- EXERCISE REQUIREMENTS -
Rewrite the lines from the start of the rows through the line containing "Национальные проекты", inclusive, as a JSON list of strings with one string per line, leaving out blank lines.

____

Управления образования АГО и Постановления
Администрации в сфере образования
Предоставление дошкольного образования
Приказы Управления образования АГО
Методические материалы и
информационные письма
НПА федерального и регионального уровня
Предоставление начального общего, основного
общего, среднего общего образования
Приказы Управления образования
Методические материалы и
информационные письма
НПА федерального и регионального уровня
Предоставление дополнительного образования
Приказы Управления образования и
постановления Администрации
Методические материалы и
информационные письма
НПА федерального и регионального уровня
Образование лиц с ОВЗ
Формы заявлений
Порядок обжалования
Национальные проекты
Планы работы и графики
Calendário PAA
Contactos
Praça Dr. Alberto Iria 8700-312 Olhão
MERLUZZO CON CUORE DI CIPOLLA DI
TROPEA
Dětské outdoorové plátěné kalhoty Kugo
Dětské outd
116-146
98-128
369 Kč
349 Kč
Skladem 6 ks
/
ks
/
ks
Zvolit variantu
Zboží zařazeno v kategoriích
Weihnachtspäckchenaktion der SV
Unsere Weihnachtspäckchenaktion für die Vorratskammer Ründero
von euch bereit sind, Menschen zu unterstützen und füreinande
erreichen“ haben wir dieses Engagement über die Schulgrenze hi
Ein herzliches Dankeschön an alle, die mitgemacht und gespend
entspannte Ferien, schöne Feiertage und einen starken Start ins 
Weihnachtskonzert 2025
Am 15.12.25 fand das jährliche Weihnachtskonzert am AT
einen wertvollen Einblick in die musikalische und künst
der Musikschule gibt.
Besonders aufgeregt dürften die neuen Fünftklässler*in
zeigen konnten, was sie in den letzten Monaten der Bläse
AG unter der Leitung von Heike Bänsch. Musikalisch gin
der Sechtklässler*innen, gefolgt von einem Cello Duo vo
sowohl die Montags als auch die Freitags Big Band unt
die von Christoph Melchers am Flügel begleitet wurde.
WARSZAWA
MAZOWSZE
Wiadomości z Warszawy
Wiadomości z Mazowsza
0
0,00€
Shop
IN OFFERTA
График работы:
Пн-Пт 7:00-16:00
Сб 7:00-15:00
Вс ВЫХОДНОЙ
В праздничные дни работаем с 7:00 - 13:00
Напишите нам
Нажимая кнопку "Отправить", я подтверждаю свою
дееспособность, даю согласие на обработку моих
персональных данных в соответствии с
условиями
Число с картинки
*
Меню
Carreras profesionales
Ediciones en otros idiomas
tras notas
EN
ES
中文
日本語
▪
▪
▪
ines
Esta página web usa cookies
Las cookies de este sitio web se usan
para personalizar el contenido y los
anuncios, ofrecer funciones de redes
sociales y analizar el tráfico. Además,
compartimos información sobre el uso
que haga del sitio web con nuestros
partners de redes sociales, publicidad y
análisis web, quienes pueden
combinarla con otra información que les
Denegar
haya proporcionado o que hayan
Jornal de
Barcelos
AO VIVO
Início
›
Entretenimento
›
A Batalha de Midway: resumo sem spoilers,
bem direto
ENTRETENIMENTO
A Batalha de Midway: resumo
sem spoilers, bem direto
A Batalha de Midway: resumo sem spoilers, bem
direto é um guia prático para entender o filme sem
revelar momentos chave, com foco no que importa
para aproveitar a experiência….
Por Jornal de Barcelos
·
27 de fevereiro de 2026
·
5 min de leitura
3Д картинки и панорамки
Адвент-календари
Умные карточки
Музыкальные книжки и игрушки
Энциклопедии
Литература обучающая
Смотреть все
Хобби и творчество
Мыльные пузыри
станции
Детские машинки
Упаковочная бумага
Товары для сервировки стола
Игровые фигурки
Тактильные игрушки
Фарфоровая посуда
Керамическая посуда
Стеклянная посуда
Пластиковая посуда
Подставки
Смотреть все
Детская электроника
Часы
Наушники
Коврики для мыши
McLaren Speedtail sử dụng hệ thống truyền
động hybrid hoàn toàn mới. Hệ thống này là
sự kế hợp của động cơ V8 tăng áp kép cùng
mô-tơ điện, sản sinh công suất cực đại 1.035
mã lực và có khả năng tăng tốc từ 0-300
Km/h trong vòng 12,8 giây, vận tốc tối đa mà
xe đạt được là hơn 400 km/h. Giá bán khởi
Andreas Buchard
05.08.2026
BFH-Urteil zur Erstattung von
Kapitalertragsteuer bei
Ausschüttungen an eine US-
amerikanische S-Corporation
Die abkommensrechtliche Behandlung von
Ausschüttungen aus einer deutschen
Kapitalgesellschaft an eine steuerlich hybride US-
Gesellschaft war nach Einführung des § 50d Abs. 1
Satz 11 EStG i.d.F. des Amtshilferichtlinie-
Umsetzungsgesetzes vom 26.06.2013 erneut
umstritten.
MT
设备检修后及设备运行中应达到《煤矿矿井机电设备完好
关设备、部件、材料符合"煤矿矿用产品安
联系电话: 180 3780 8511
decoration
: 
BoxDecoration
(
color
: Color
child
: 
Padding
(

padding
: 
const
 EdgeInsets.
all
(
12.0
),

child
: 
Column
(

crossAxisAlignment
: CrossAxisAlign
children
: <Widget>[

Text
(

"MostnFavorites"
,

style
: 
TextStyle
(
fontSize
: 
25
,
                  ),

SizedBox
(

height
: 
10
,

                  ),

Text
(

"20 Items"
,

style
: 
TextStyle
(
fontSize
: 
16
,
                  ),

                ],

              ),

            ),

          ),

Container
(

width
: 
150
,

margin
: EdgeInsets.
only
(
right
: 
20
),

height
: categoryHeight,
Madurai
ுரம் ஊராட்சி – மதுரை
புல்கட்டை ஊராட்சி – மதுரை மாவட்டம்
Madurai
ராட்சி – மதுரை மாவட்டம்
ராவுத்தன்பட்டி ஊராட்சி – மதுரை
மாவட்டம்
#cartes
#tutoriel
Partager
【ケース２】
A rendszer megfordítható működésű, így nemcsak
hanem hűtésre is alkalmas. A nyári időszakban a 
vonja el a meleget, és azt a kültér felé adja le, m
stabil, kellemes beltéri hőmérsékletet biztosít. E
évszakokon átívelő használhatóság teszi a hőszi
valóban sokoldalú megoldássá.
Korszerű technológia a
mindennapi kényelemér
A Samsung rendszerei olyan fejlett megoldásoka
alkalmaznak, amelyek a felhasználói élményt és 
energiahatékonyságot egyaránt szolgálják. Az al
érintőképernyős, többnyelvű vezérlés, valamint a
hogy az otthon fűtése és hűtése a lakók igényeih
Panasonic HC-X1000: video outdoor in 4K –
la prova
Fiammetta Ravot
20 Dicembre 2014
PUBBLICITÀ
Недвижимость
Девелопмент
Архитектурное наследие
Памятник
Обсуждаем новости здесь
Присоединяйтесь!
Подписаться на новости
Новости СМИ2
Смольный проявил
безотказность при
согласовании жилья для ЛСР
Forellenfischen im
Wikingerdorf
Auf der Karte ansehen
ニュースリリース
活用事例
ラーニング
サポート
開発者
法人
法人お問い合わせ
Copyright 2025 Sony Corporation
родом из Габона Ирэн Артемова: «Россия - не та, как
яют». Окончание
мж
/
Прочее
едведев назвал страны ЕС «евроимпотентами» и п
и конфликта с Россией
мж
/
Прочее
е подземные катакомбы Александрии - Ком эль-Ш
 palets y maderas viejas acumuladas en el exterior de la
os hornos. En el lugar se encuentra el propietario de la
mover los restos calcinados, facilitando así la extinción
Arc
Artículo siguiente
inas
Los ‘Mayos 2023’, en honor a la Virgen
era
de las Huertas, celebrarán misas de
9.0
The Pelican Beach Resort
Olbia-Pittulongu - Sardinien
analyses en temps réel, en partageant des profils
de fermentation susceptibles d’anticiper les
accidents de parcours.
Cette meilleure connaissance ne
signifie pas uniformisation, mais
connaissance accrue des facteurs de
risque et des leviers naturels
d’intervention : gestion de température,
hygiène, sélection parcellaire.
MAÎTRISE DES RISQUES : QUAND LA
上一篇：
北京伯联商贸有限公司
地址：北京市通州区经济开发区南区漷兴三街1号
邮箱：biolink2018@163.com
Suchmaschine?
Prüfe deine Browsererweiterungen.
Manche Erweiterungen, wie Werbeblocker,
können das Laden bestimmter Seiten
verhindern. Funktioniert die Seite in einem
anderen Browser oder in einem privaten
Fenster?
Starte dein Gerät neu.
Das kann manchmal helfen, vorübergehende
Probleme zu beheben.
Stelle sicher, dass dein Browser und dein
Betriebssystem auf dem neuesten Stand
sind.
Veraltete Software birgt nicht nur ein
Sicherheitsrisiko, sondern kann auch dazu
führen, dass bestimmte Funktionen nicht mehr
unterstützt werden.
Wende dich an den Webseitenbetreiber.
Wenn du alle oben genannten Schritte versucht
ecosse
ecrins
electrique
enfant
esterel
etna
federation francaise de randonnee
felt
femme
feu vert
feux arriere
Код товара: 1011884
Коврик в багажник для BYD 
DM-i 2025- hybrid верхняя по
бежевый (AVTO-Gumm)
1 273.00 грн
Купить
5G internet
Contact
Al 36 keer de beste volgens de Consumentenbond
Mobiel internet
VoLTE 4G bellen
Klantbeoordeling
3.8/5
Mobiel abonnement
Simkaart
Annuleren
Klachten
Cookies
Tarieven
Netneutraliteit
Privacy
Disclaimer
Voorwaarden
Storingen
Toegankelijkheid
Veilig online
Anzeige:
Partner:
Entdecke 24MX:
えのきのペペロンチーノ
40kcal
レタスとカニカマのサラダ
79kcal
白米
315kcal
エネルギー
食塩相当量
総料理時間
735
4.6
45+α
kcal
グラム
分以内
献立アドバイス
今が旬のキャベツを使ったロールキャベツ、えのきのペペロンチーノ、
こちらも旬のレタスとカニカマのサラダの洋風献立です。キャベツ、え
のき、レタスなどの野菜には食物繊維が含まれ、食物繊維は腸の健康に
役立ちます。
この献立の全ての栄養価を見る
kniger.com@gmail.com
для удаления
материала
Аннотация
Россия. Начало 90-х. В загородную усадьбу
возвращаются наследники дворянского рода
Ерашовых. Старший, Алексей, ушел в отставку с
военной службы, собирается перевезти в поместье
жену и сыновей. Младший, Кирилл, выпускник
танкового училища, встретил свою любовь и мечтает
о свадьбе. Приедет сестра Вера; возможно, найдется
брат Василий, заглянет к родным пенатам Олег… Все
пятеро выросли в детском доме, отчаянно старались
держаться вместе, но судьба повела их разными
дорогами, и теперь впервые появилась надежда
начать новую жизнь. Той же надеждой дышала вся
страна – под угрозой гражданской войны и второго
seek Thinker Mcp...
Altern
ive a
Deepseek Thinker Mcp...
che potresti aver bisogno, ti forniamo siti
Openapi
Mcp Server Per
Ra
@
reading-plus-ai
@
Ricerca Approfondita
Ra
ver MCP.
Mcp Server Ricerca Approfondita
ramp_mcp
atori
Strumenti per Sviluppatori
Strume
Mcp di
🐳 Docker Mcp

____

- FINISHED TASK -
[
  "Управления образования АГО и Постановления",
  "Администрации в сфере образования",
  "Предоставление дошкольного образования",
  "Приказы Управления образования АГО",
  "Методические материалы и",
  "информационные письма",
  "НПА федерального и регионального уровня",
  "Предоставление начального общего, основного",
  "общего, среднего общего образования",
  "Приказы Управления образования",
  "Методические материалы и",
  "информационные письма",
  "НПА федерального и регионального уровня",
  "Предоставление дополнительного образования",
  "Приказы Управления образования и",
  "постановления Администрации",
  "Методические материалы и",
  "информационные письма",
  "НПА федерального и регионального уровня",
  "Образование лиц с ОВЗ",
  "Формы заявлений",
  "Порядок обжалования",
  "Национальные проекты"
]